Employee Assistance Program (EAP)
Specific fertility benefits related to counseling or coaching/navigating services can be provided under an EAP that is considered an excepted benefit. As a general rule, for an EAP to be considered an excepted benefit, it cannot provide any “significant” benefits for medical care (along with other requirements set forth under the regulations). The FAQs underscore that “an EAP will not be considered to provide benefits that are significant in the nature of medical care solely because it offers benefits for coaching and navigator services to help individuals understand their fertility options.”
An EAP that includes fertility benefits and does not provide “significant” medical care must satisfy the following additional requirements to qualify as an excepted benefit (under the sub-category of a limited excepted benefit):
- It must not be coordinated with other benefits under the employer’s/plan sponsor’s group health plan;
- Participants cannot be required to contribute towards the EAP as a condition for participation; and
- Participants cannot have any cost-sharing related to services received under the EAP.
Whether an EAP is considered an excepted benefit should be further discussed with legal counsel.
Excepted Benefits and HSA Eligibility
The Internal Revenue Service (IRS) allows individuals to contribute to a Health Savings Account (HSA) and receive first-dollar coverage (prior to satisfying their minimum applicable IRS deductible) under another non-HDHP plan in very limited circumstances3. The FAQs state that fertility benefits offered as an independent, noncoordinated excepted benefit policy will not jeopardize an employee’s HSA eligibility. As a result, an employee may continue to contribute to an HSA even if they are receiving first-dollar coverage (prior to satisfying their minimum applicable IRS deductible) for fertility benefits under an independent, noncoordinated excepted benefit policy. However, coverage under an excepted benefit HRA typically will make an employee ineligible for HSA contributions.

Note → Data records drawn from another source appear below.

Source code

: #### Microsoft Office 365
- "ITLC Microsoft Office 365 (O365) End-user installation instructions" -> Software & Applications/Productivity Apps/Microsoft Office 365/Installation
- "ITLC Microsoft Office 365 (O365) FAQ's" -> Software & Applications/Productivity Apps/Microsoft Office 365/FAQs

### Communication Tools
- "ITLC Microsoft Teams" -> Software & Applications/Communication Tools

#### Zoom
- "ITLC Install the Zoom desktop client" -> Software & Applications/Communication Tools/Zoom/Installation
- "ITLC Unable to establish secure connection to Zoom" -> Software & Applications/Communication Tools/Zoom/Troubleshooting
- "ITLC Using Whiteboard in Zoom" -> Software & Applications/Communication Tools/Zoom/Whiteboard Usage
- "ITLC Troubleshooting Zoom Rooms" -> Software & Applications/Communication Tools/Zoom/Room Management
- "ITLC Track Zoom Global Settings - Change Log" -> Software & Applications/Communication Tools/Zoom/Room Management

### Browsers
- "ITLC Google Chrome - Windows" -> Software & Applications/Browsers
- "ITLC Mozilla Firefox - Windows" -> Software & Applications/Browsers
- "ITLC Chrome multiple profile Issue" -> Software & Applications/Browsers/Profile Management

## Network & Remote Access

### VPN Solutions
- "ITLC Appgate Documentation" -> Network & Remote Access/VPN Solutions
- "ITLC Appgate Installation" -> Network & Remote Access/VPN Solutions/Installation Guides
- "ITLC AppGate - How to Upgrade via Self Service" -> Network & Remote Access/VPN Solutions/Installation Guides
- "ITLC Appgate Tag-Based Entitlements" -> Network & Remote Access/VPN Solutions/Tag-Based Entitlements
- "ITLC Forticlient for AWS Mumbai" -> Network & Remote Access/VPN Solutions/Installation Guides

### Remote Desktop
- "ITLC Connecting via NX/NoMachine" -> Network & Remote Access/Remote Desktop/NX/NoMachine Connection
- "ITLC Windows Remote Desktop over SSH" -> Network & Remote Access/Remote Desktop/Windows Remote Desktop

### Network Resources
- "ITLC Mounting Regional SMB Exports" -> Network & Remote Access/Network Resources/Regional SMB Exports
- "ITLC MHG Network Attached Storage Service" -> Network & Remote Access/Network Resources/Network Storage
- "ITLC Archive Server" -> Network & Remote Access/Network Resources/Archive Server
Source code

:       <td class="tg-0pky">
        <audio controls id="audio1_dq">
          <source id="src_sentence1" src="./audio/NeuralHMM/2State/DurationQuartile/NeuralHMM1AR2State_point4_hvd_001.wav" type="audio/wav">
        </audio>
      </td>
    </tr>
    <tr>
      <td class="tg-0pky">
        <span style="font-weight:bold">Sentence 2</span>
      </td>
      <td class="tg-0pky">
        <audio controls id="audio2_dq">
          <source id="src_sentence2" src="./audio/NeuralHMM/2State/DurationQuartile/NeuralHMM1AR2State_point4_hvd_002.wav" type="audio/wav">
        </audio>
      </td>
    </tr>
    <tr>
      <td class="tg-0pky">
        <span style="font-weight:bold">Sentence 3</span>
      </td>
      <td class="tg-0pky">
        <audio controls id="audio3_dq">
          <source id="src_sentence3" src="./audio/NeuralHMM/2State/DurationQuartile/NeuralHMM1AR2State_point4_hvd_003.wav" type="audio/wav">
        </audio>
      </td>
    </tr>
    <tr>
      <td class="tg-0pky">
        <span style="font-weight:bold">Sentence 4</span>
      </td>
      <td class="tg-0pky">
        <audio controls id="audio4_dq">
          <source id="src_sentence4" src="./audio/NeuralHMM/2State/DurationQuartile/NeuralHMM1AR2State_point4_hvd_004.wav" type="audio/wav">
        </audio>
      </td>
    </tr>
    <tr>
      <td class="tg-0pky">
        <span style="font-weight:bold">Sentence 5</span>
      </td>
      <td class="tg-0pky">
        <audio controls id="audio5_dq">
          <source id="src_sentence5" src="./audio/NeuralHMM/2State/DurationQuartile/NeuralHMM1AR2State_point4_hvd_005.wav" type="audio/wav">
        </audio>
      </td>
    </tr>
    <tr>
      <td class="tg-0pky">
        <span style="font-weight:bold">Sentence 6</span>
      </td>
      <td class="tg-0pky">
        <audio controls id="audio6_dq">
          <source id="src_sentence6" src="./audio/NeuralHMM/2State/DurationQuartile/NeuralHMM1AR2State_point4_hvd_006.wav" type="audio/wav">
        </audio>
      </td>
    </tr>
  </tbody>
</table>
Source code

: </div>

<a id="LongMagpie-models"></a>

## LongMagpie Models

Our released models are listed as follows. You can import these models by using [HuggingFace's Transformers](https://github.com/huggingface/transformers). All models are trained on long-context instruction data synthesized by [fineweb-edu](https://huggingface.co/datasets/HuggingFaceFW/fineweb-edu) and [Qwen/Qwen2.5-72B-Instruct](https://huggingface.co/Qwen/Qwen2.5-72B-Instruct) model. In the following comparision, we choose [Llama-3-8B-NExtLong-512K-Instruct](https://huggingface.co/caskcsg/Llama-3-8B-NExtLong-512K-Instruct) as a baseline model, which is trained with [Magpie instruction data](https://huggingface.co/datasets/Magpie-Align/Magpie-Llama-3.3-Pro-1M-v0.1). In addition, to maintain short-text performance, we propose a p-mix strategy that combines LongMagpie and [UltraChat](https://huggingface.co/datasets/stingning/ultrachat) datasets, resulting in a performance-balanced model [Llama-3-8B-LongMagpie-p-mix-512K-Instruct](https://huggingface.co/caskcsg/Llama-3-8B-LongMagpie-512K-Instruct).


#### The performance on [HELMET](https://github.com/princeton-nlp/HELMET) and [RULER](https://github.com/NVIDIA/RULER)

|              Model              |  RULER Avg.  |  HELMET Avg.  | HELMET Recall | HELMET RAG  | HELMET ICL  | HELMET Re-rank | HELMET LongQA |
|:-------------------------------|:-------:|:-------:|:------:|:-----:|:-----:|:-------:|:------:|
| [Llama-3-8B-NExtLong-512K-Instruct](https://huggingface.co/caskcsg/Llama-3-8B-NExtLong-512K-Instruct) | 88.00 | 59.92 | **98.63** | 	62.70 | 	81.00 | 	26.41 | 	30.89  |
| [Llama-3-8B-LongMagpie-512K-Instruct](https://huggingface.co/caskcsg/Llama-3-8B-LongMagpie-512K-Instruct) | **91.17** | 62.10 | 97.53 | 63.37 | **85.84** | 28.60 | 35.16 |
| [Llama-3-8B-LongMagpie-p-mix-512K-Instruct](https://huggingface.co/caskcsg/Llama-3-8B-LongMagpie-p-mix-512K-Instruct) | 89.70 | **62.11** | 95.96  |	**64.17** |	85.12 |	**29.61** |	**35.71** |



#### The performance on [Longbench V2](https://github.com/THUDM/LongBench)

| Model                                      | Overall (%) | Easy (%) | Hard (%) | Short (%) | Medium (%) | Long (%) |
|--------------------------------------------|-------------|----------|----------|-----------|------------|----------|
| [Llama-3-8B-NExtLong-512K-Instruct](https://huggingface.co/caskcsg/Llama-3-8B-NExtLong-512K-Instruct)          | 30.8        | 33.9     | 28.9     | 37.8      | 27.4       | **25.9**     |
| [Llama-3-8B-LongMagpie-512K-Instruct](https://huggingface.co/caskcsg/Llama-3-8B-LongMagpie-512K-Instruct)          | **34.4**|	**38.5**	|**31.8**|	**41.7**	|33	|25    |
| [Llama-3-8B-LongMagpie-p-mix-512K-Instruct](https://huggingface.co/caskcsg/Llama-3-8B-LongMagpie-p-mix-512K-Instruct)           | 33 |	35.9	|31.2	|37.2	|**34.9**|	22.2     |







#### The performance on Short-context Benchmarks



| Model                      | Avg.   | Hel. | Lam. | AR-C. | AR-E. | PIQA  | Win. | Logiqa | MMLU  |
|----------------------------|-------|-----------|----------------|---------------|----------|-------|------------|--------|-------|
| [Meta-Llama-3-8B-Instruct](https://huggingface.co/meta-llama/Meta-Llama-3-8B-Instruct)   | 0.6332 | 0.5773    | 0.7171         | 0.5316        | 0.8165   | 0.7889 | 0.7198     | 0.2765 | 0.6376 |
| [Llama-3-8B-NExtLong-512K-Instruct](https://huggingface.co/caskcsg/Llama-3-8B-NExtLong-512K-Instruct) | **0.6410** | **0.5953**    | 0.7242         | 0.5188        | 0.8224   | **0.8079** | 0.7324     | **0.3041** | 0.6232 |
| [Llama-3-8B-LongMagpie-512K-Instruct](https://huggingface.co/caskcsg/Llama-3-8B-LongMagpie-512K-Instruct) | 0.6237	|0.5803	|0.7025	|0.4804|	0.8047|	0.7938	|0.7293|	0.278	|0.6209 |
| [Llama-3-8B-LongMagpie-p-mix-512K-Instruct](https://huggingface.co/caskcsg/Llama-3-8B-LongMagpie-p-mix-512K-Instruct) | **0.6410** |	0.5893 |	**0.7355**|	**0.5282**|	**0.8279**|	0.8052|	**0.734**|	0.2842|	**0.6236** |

Other Considerations for Employer Group Health Plan Sponsors Adopting Stand-Alone Fertility Benefit Programs
Employers/plan sponsors seeking to offer fertility benefits to their employees without subjecting those benefits to the numerous restrictions typically applied to major medical plans may find this FAQ guidance to be welcome news. However, for these fertility benefits to be offered as a stand-alone benefit outside of a plan sponsor’s major medical coverage and preserve their status as an excepted benefit, employers/plan sponsors should proceed cautiously when implementing an independent, non-coordinated excepted benefit or a limited excepted benefit for fertility-related services and/or treatment. Although this new FAQ guidance confirms that fertility benefits may be offered as an excepted benefit (as outlined in this new FAQ’s guidance), these benefits are still subject to many other group health plan rules, including ERISA4 and COBRA5.
The new FAQs can be accessed directly, here.
1 Generally, FAQs released by the Departments serve as sub-regulatory guidance from the Departments that answer questions from interested stakeholders to help them better understand the law and promote compliance.
2 The application of this condition is unclear. If the employer’s group medical plan excludes all benefits for fertility and the employer wishes to provide fertility benefits through a stand-alone insurance policy, there could be a potential concern that the separate fertility insurance policy is coordinating with an exclusion of such benefits under the employer’s medical plan. This issue should be further discussed with legal counsel.
3 https://www.irs.gov/pub/irs-pdf/p969.pdf
4 The Employee Retirement Income Security Act of 1974.
5 The Consolidated Omnibus Budget Reconciliation Act.